▶ **About this exercise**:
Count the lines in the following items that contain the string "Internet", and reply with that number alone.

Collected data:
+--

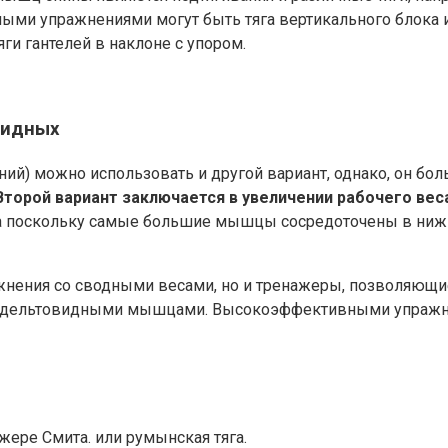
ыми упражнениями могут быть тяга вертикального блока и 
ги гантелей в наклоне с упором.
видных
ний) можно использовать и другой вариант, однако, он бо
Второй вариант заключается в увеличении рабочего вес
а поскольку самые большие мышцы сосредоточены в нижне
жнения со сводными весами, но и тренажеры, позволяющи
 над дельтовидными мышцами. Высокоэффективными упраж
ере Смита. или румынская тяга.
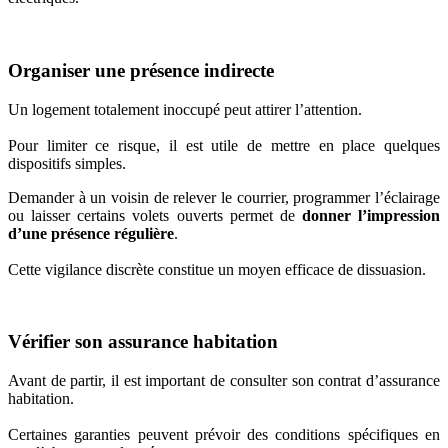
Organiser une présence indirecte
Un logement totalement inoccupé peut attirer l’attention.
Pour limiter ce risque, il est utile de mettre en place quelques
dispositifs simples.
Demander à un voisin de relever le courrier, programmer l’éclairage
ou laisser certains volets ouverts permet de
donner l’impression
d’une présence régulière
.
Cette vigilance discrète constitue un moyen efficace de dissuasion.
Vérifier son assurance habitation
Avant de partir, il est important de consulter son contrat d’assurance
habitation.
Certaines garanties peuvent prévoir des conditions spécifiques en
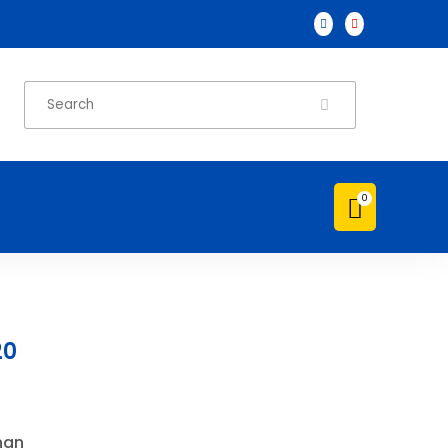



0

20
han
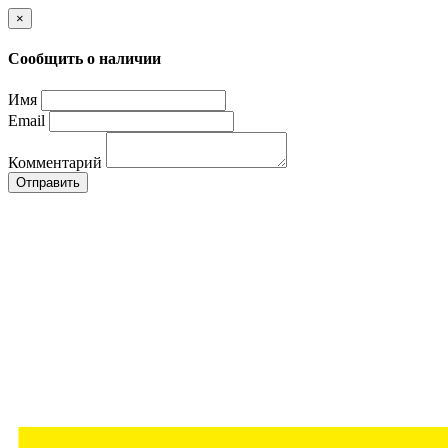
×
Сообщить о наличии
Имя
Email
Комментарий
Отправить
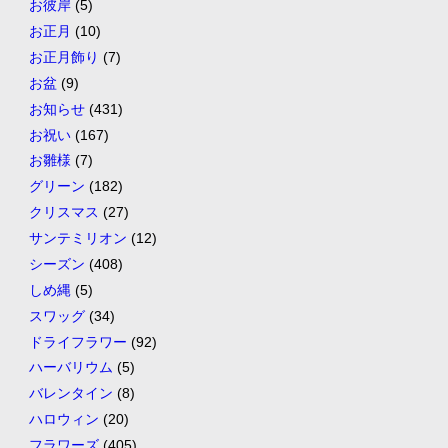
お彼岸
(5)
お正月
(10)
お正月飾り
(7)
お盆
(9)
お知らせ
(431)
お祝い
(167)
お雛様
(7)
グリーン
(182)
クリスマス
(27)
サンテミリオン
(12)
シーズン
(408)
しめ縄
(5)
スワッグ
(34)
ドライフラワー
(92)
ハーバリウム
(5)
バレンタイン
(8)
ハロウィン
(20)
フラワーズ
(405)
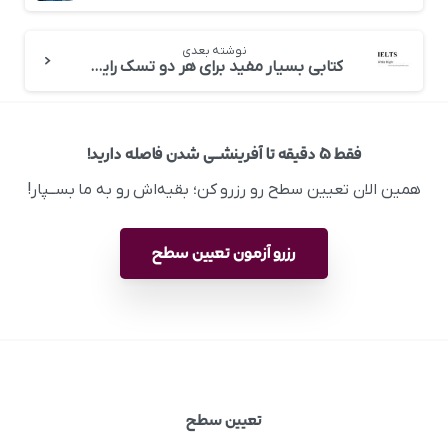
نوشته بعدی
کتابی بسیار مفید برای هر دو تسک رایتینگ آیلتس
فقط ۵ دقیقه تا آفرینشــی شدن فاصله دارید!
همین الان تعیین سطح رو رزرو کن؛ بقیه‌اش رو به ما بســپار!
رزرو آزمون تعیین سطح
تعیین سطح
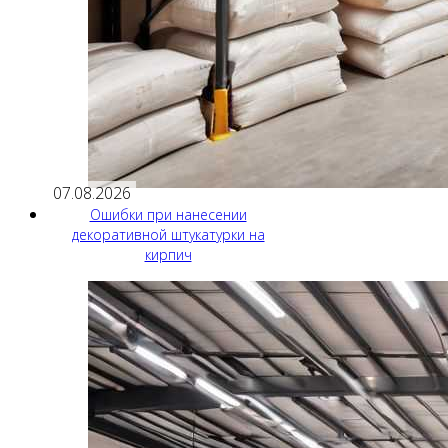
07.08.2026
Ошибки при нанесении
декоративной штукатурки на
кирпич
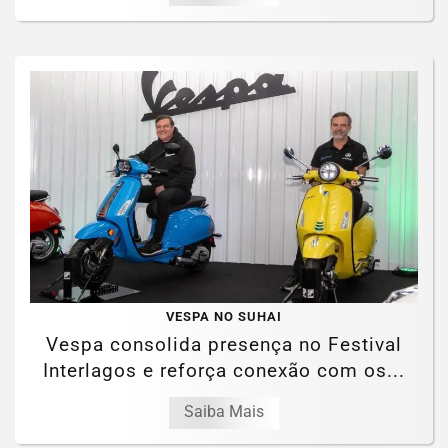
VESPA NO SUHAI
Vespa consolida presença no Festival
Interlagos e reforça conexão com os...
Saiba Mais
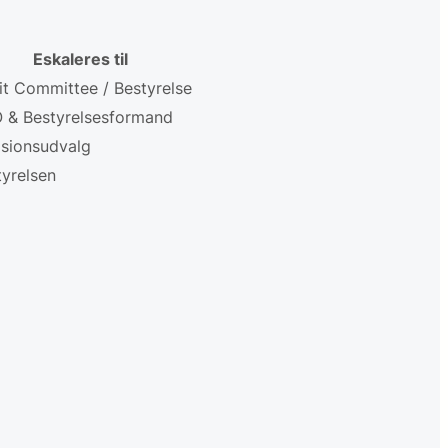
Eskaleres til
it Committee / Bestyrelse
 & Bestyrelsesformand
isionsudvalg
tyrelsen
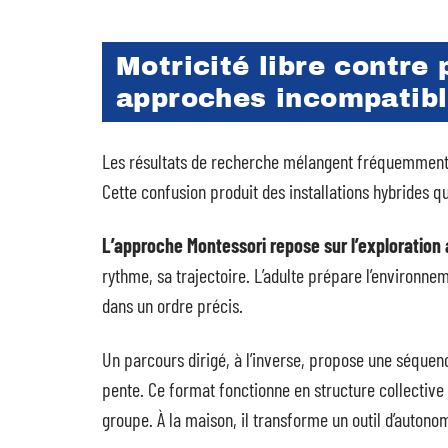
Motricité libre contre 
approches incompatib
Les résultats de recherche mélangent fréquemment pa
Cette confusion produit des installations hybrides qui
L’approche Montessori repose sur l’exploratio
rythme, sa trajectoire. L’adulte prépare l’environne
dans un ordre précis.
Un parcours dirigé, à l’inverse, propose une séquenc
pente. Ce format fonctionne en structure collective
groupe. À la maison, il transforme un outil d’autonom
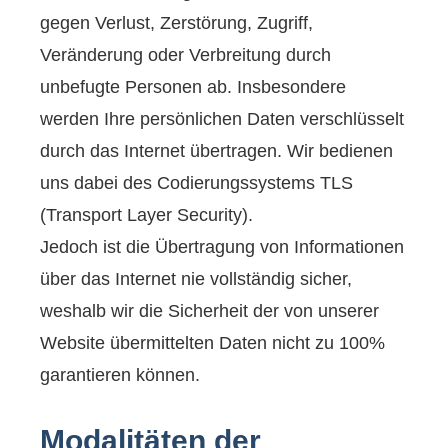
gegen Verlust, Zerstörung, Zugriff,
Veränderung oder Verbreitung durch
unbefugte Per­sonen ab. Insbesondere
werden Ihre persönlichen Daten verschlüsselt
durch das Internet übertragen. Wir bedienen
uns dabei des Codierungssystems TLS
(Transport Layer Security).
Jedoch ist die Übertragung von Informationen
über das Internet nie vollständig sicher,
weshalb wir die Sicherheit der von unserer
Website übermittelten Daten nicht zu 100%
garantieren können.
Modalitäten der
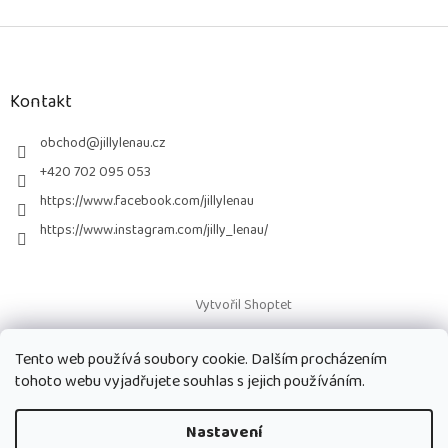
Z
á
p
a
Kontakt
t
í
obchod
@
jillylenau.cz
+420 702 095 053
https://www.facebook.com/jillylenau
https://www.instagram.com/jilly_lenau/
Vytvořil Shoptet
Tento web používá soubory cookie. Dalším procházením
Copyright 2026
Paruky Jilly Lenau s.r.o.
. Všechna práva vyhrazena.
tohoto webu vyjadřujete souhlas s jejich používáním.
Nastavení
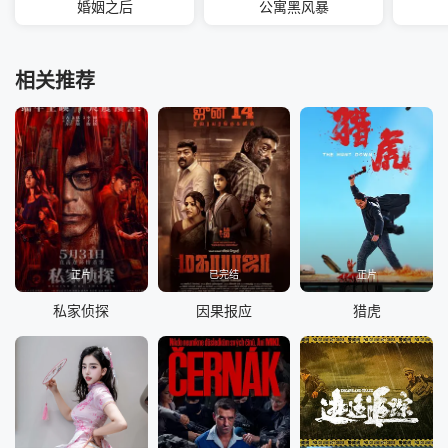
婚姻之后
公寓黑风暴
相关推荐
正片
已完结
正片
私家侦探
因果报应
猎虎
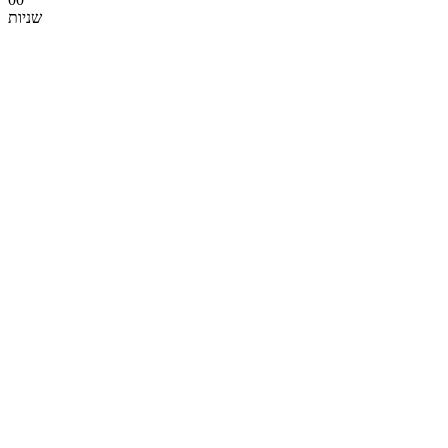
שניות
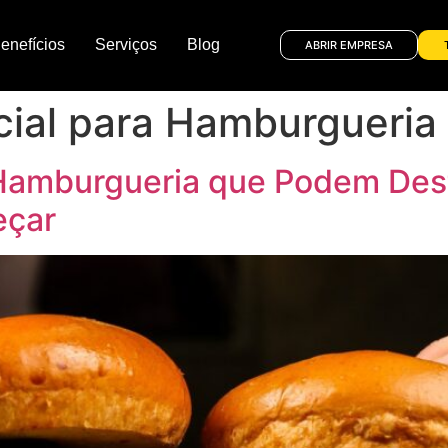
enefícios
Serviços
Blog
ABRIR EMPRESA
ial para Hamburgueria
 Hamburgueria que Podem Des
eçar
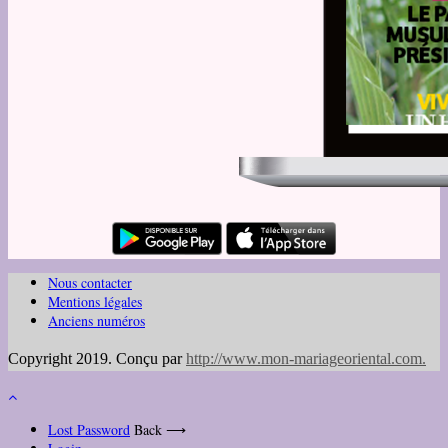
Nous contacter
Mentions légales
Anciens numéros
Copyright 2019. Conçu par
http://www.mon-mariageoriental.com
.
Lost Password
Back ⟶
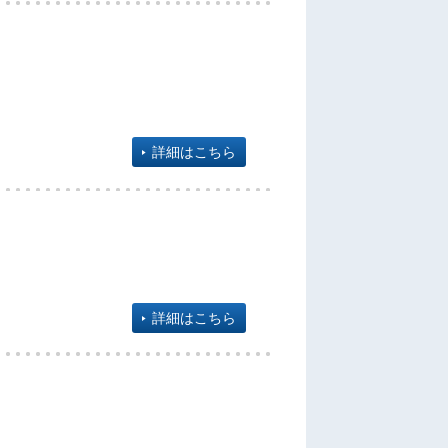
詳細はこちら
詳細はこちら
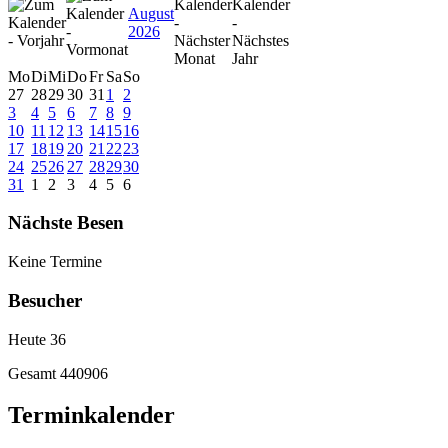
August
2026
Mo
Di
Mi
Do
Fr
Sa
So
27
28
29
30
31
1
2
3
4
5
6
7
8
9
10
11
12
13
14
15
16
17
18
19
20
21
22
23
24
25
26
27
28
29
30
31
1
2
3
4
5
6
Nächste Besen
Keine Termine
Besucher
Heute
36
Gesamt
440906
Terminkalender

+--

▶ **Solution to this problem**:
2